Work to be completed: Please state how many lines in the records below contain the word "TRIANGLE", giving only the number.

[Collected data]
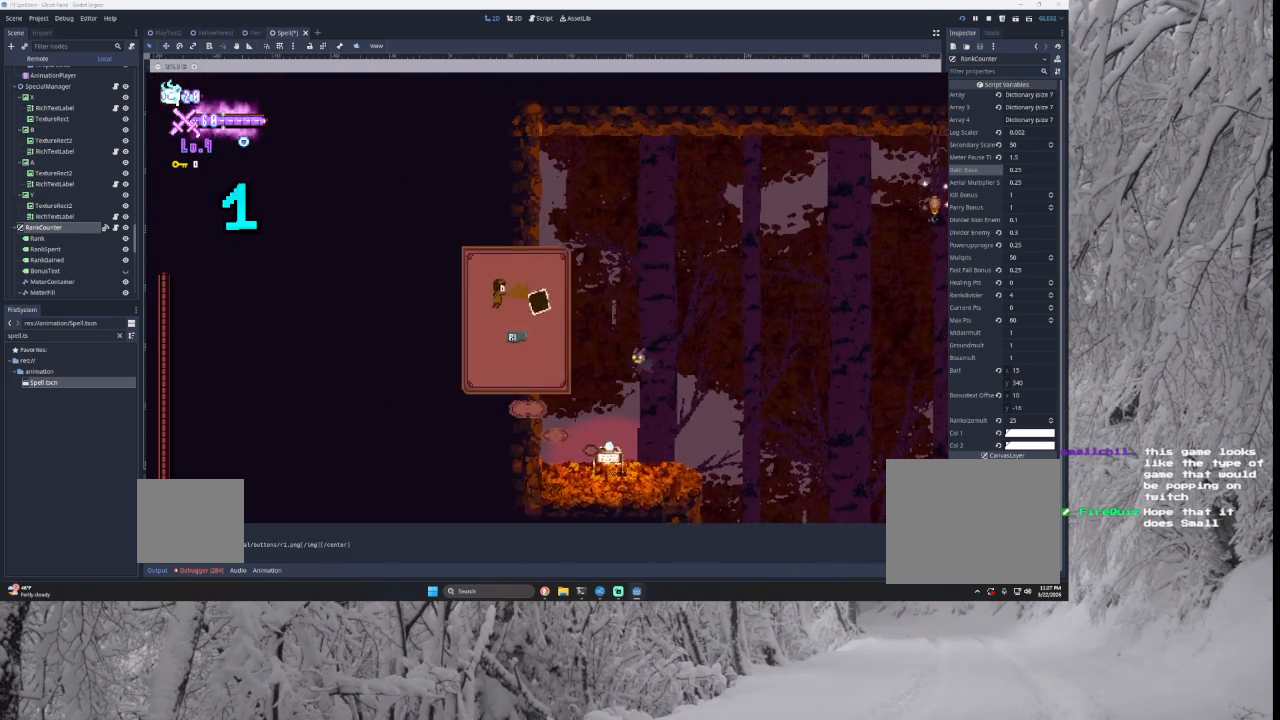
{"buttons": [], "left_stick": "down-right", "right_stick": "center", "events": [[67, "TRIANGLE", "up"], [67, "left_stick", "center"], [167, "TRIANGLE", "down"], [200, "left_stick", "down-right"], [500, "TRIANGLE", "up"]]}
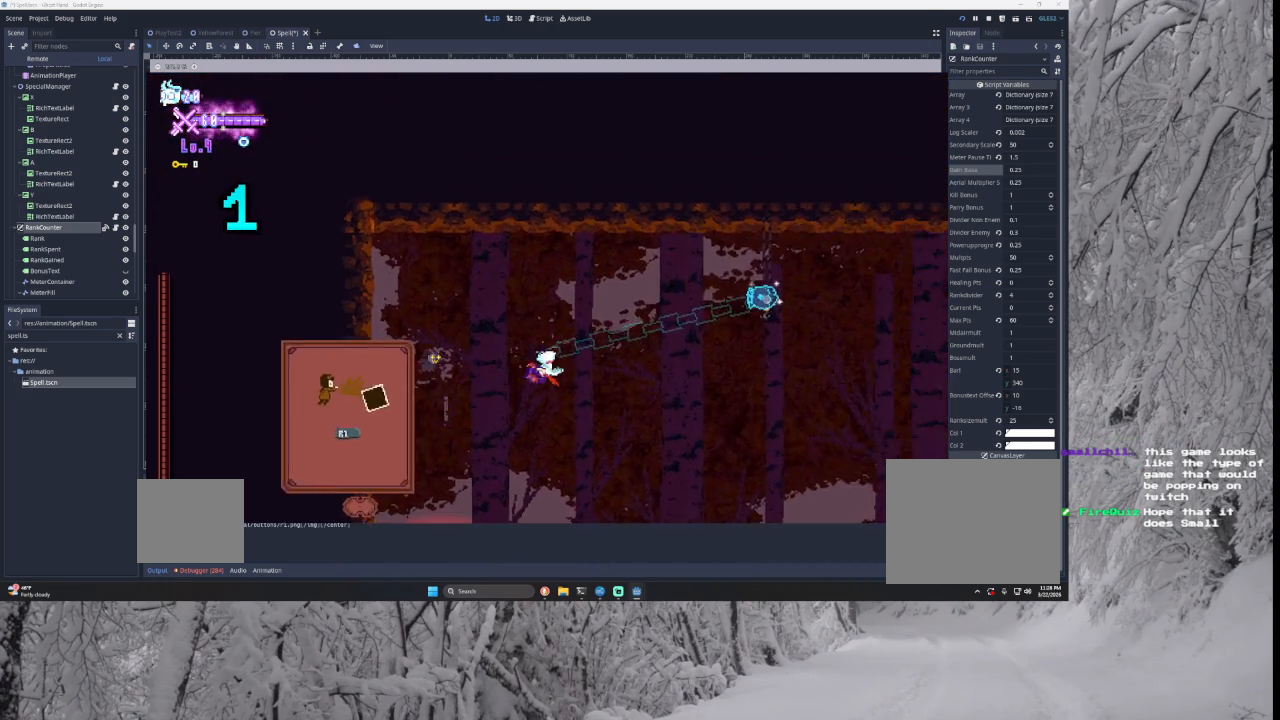
{"buttons": [], "left_stick": "down-right", "right_stick": "center", "events": [[67, "R1", "down"], [200, "R1", "up"]]}
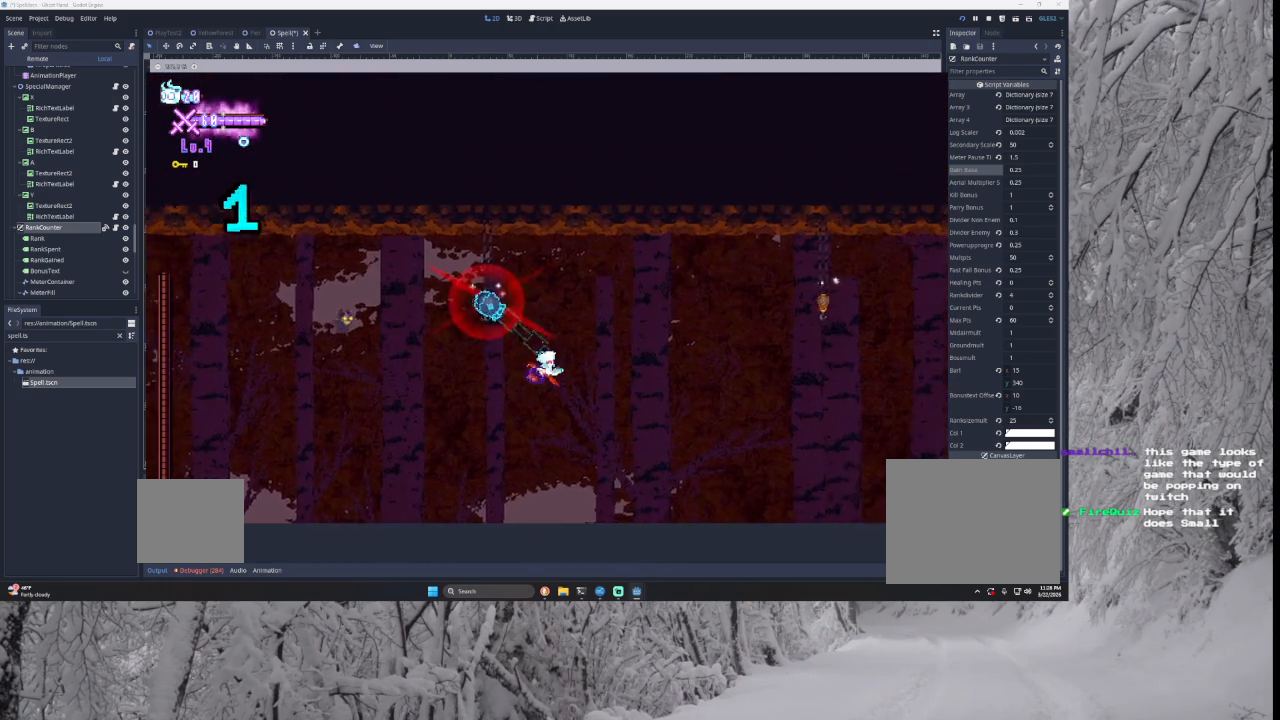
{"buttons": ["R1"], "left_stick": "right", "right_stick": "center", "events": [[233, "TRIANGLE", "down"], [367, "TRIANGLE", "up"], [400, "R1", "down"], [433, "left_stick", "right"]]}
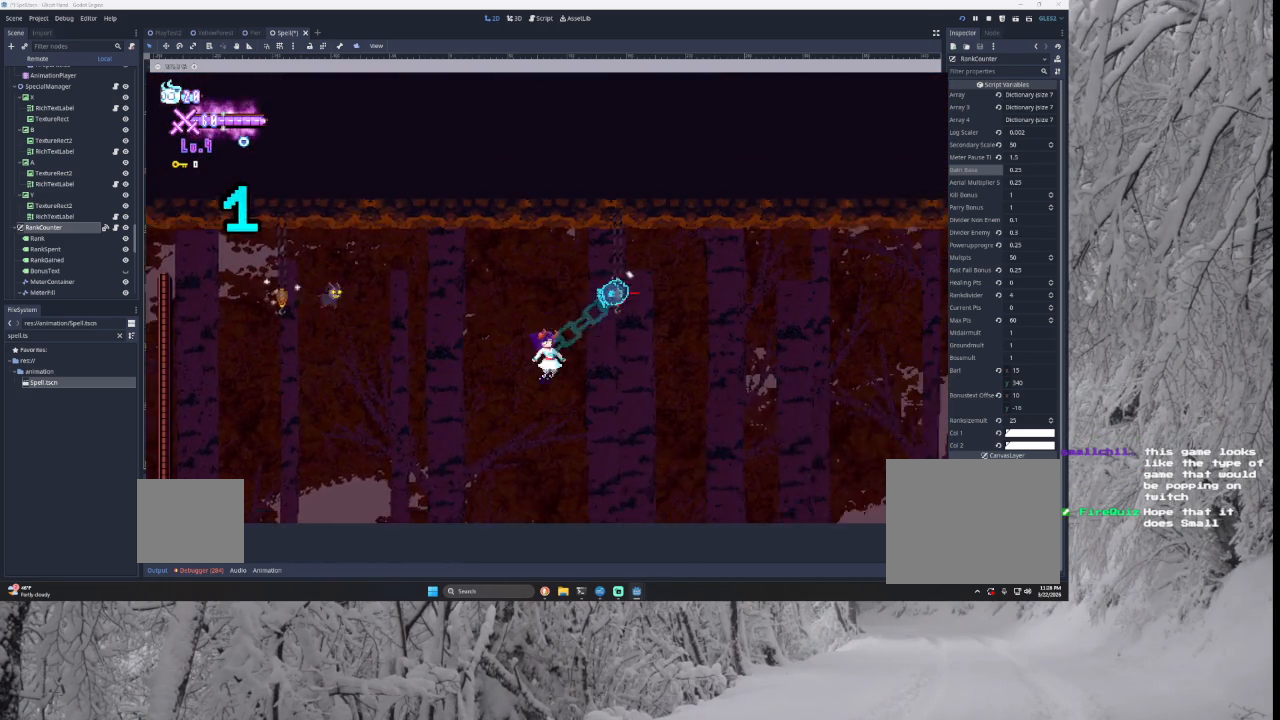
{"buttons": [], "left_stick": "right", "right_stick": "center", "events": [[33, "R1", "up"]]}
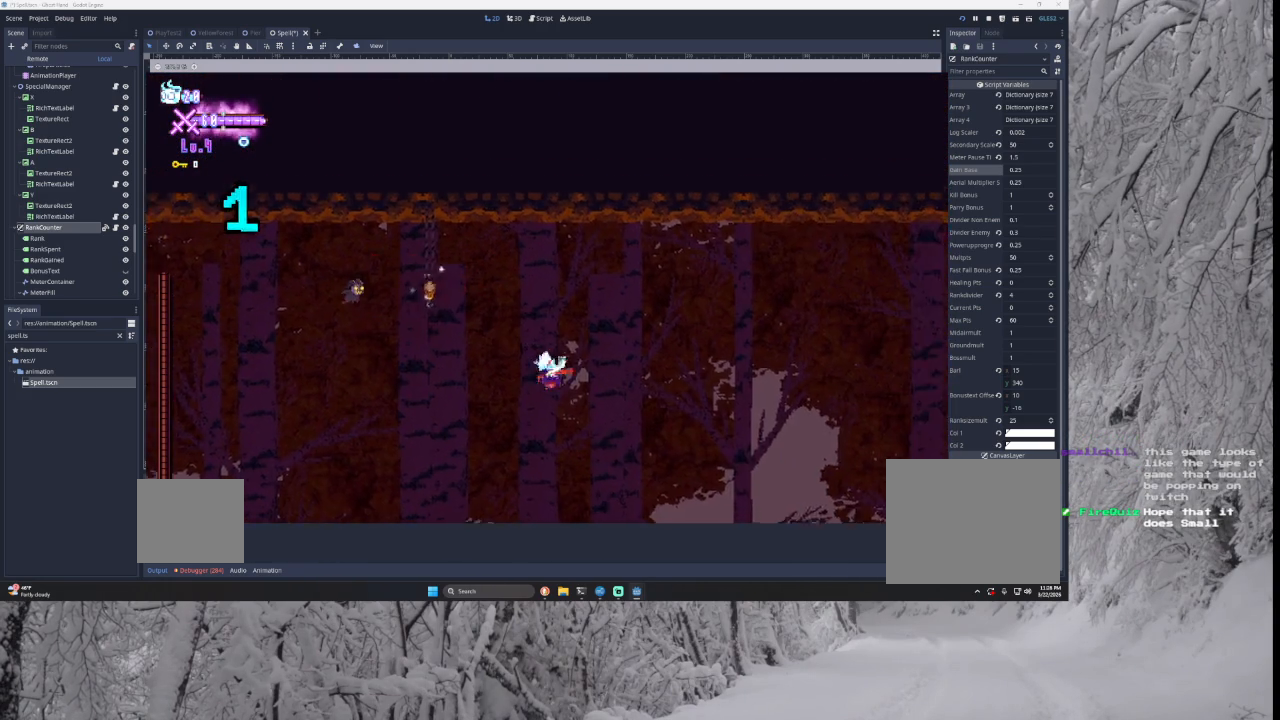
{"buttons": [], "left_stick": "right", "right_stick": "center", "events": [[200, "TRIANGLE", "down"], [500, "TRIANGLE", "up"]]}
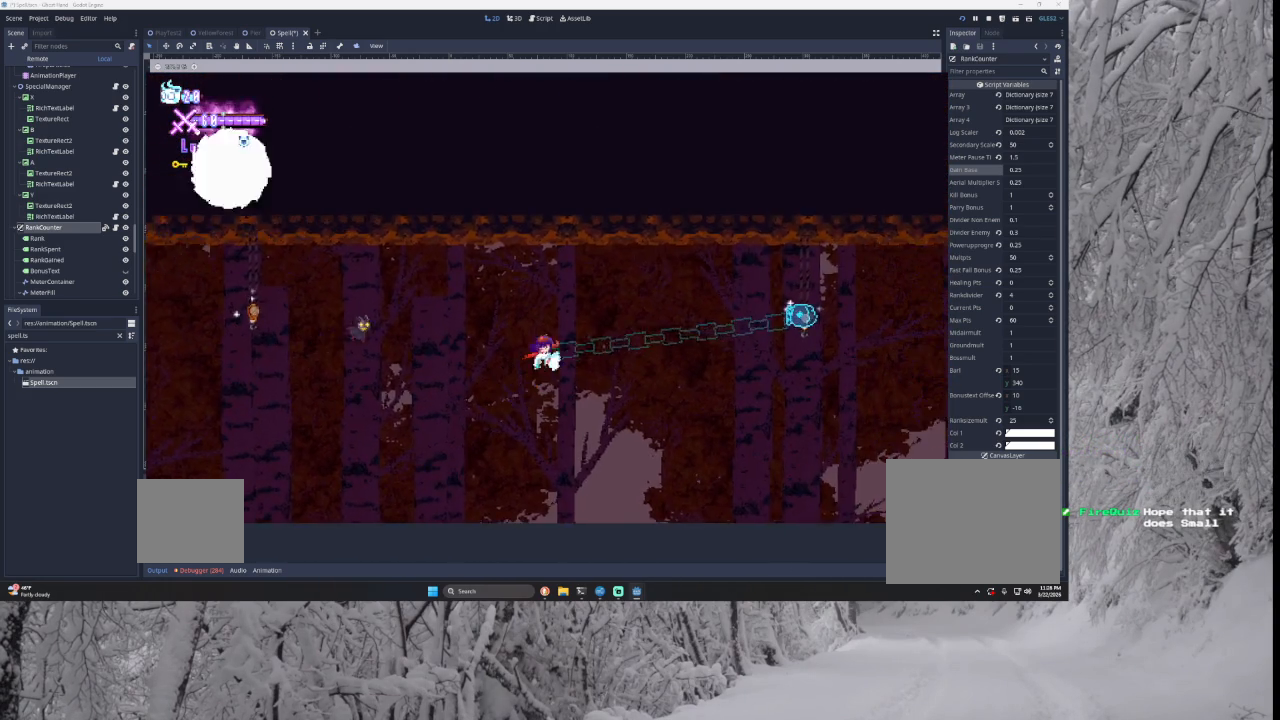
{"buttons": [], "left_stick": "right", "right_stick": "center", "events": [[133, "R1", "down"], [333, "R1", "up"]]}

Task output: 3